As an alternative to paginating by batches or rows, we can create a stream of results, suitable to piping to the console or to a file:

import { Transform } from 'node:stream';
import { pipeline } from 'node:stream/promises'
import { CloudantV1, PagerType, Pagination } from '@ibm-cloud/cloudant'

async function main() {
  // Instantiate Cloudant client using environment credentials
  const client = CloudantV1.newInstance()

  // create a pagination to page through a view keyed on
  // the documents' team/dob pair. In this case we only
  // want documents in team='white'
  const pagination = Pagination.newPagination(
    client,
    PagerType.POST_VIEW,
    {
      db: 'pagetest',
      includeDocs: true,
      startKey: ["white"],
      endKey: ["white",{}],
      ddoc: 'viewddoc',
      view: 'byTeamAndDob',
      reduce: false
    }
  )

  // create a stream transformer
  const myTransform = new Transform({
    objectMode: true,
    transform(obj, encoding, callback) {
      // transform the object into a CSV
      const str = `${obj.doc.name},${obj.doc.email}\n`
      this.push(str)
      callback()
    },
  });

  // use the streaming syntax
  const rowStream = pagination.rowStream()

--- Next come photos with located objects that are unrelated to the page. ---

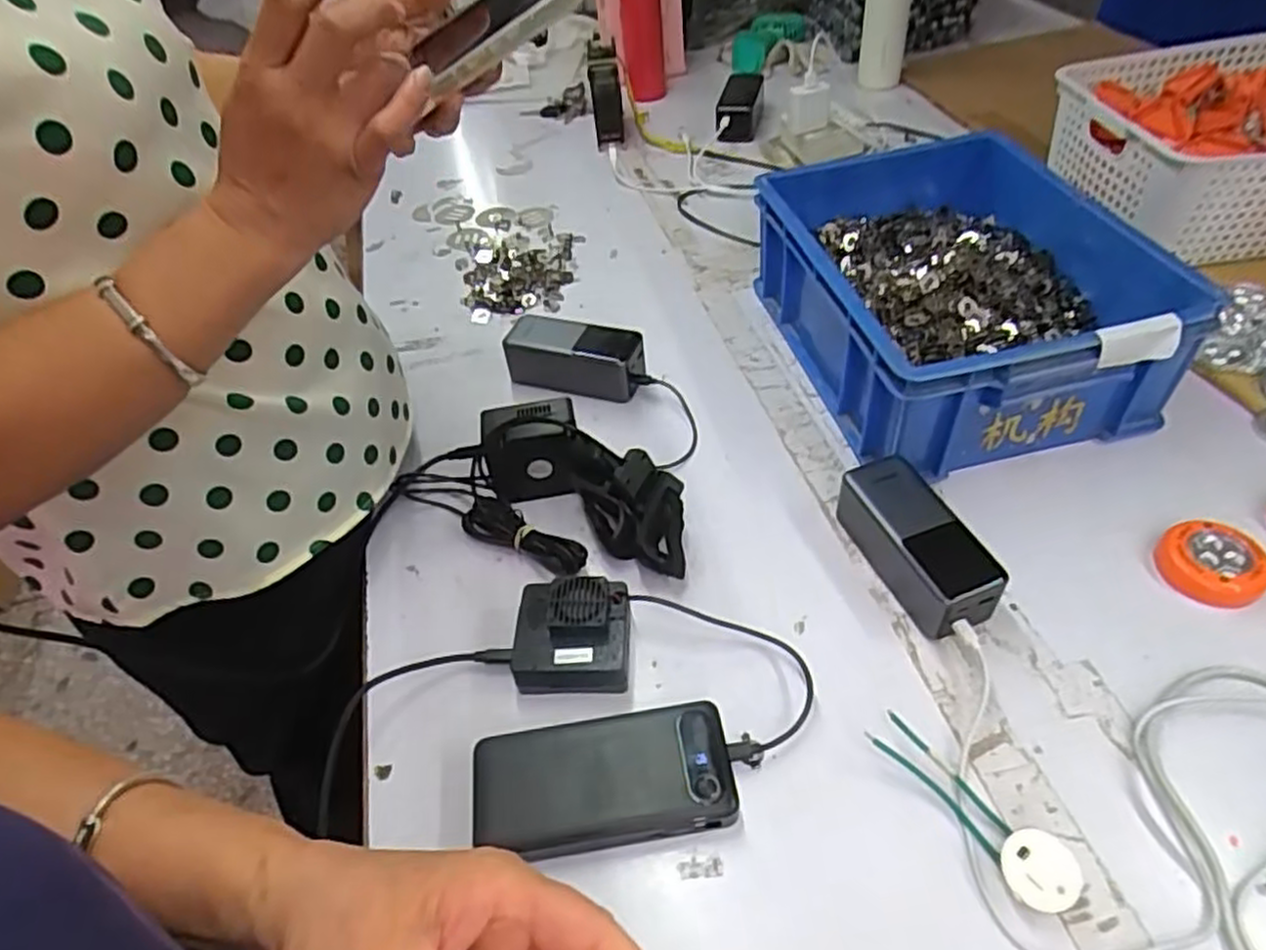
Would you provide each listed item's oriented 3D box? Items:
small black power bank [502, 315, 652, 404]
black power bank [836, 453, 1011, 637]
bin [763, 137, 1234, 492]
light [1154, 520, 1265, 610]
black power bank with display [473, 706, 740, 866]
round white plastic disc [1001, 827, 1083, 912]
[{"bbox_3d":[-0.054,-0.112,0.728,0.135,0.052,0.065,12,49,17],"label":"small black power bank"},{"bbox_3d":[0.203,0.049,0.549,0.059,0.053,0.133,-21,48,-13],"label":"black power bank"},{"bbox_3d":[0.293,-0.174,0.698,0.282,0.116,0.362,-11,46,-3],"label":"bin"},{"bbox_3d":[0.414,0.061,0.537,0.066,0.018,0.063,-4,46,4],"label":"light"},{"bbox_3d":[-0.017,0.188,0.460,0.153,0.031,0.075,-10,46,-2],"label":"black power bank with display"},{"bbox_3d":[0.222,0.217,0.411,0.038,0.021,0.039,-4,46,4],"label":"round white plastic disc"}]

  // create a pipeline: rowStream --> myTransform ---> stdout
  await pipeline(rowStream, myTransform, process.stdout)
}

main()

Partitioned operations🔗


In addition to the global “all_docs”, Cloudant Query, Cloudant Search and View support, all of the partitioned variations of these APIs also support pagination. We need to supply a pager type of:

  • PagerType.POST_PARTITION_FIND for partitioned Cloudant Query calls.
  • PagerType.POST_PARTITION_ALL_DOCS for partitioned all_docs calls.
  • PagerType.POST_PARTITION_SEARCH for partitioned Cloudant Search calls.
  • PagerType.POST_PARTITION_VIEW for partitioned MapReduce calls.

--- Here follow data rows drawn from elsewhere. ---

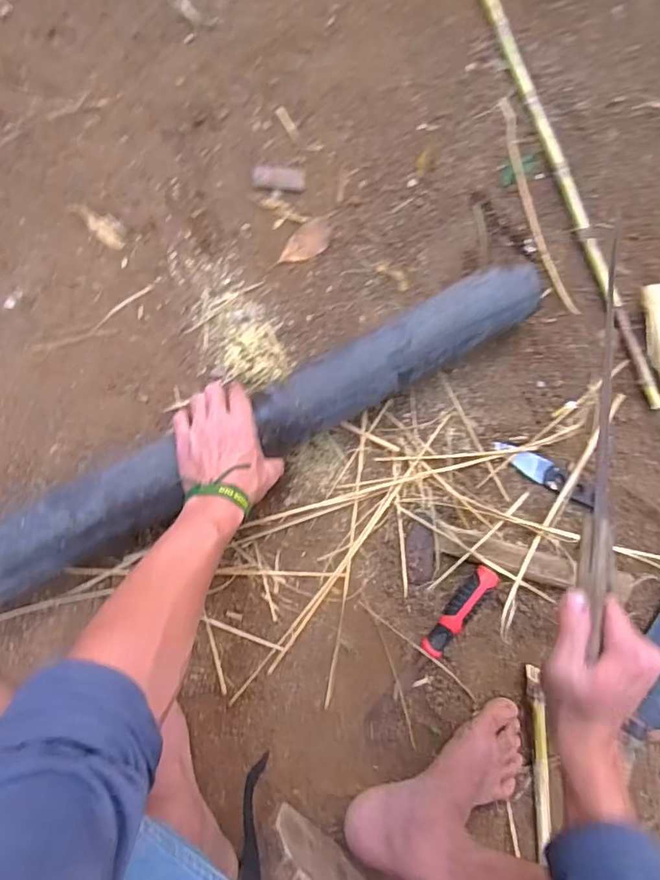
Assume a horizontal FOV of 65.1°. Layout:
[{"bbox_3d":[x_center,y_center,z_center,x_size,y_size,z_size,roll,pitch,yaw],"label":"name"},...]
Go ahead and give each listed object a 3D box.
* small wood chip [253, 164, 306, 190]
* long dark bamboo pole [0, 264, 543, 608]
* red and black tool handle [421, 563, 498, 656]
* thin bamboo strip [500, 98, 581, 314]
[{"bbox_3d":[-0.065,-0.340,0.669,0.066,0.004,0.030,0,85,-8],"label":"small wood chip"},{"bbox_3d":[-0.307,0.107,0.522,1.244,0.064,0.082,-28,89,-9],"label":"long dark bamboo pole"},{"bbox_3d":[0.156,0.205,0.616,0.032,0.030,0.120,35,82,-4],"label":"red and black tool handle"},{"bbox_3d":[0.272,-0.306,0.685,0.018,0.021,0.296,-16,88,-9],"label":"thin bamboo strip"}]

and all operations require a partition key as a partitionKey parameter:

import { CloudantV1, PagerType, Pagination } from '@ibm-cloud/cloudant'

async function main() {
  // instantiate the Cloudant client, using credentials
  // stored in environment variables
  const client = CloudantV1.newInstance()

  // create a pagination to page a single partition's
  // documents finding documents where the total > 10.
  const pagination = Pagination.newPagination(
    client,
    PagerType.POST_PARTITION_FIND,
    {
      db: 'pagetest2',
      partitionKey: '50',
      limit: 20,
      selector: { total: { "$gt": 10 }}
    }
  )

  // iterate through the pages
  for await (const page of pagination.pages()) {
    console.log('page', page.length, 'first doc id', page[0]._id)
  }
}

main()

or using the “pager” syntax:

import { CloudantV1, PagerType, Pagination } from '@ibm-cloud/cloudant'

async function main() {
  // Instantiate Cloudant client using environment credentials
  const client = CloudantV1.newInstance()

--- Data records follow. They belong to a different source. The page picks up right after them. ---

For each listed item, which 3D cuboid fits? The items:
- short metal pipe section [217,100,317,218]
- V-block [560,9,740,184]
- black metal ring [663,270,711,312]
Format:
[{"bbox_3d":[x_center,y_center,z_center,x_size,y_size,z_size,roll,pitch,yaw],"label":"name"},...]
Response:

  // create a pagination to page a single partition's
  // documents finding documents where the total > 10.
  const pagination = Pagination.newPagination(
    client,
    PagerType.POST_PARTITION_FIND,
    {
      db: 'pagetest2',
      partitionKey: '50',
      selector: { total: { "$gt": 10 }}
    }
  )

  // use the pager syntax
  const pager = pagination.pager()

  do {
    const page = await pager.getNext()
    console.log(page.length, 'first doc id', page[0]._id)
  } while(pager.hasNext())
}

main()

Other languages🔗


In addition to Node.js, pagination APIs are available for Java, Python and Go.

Limitations🔗


Note the limitations outlined in the documentation.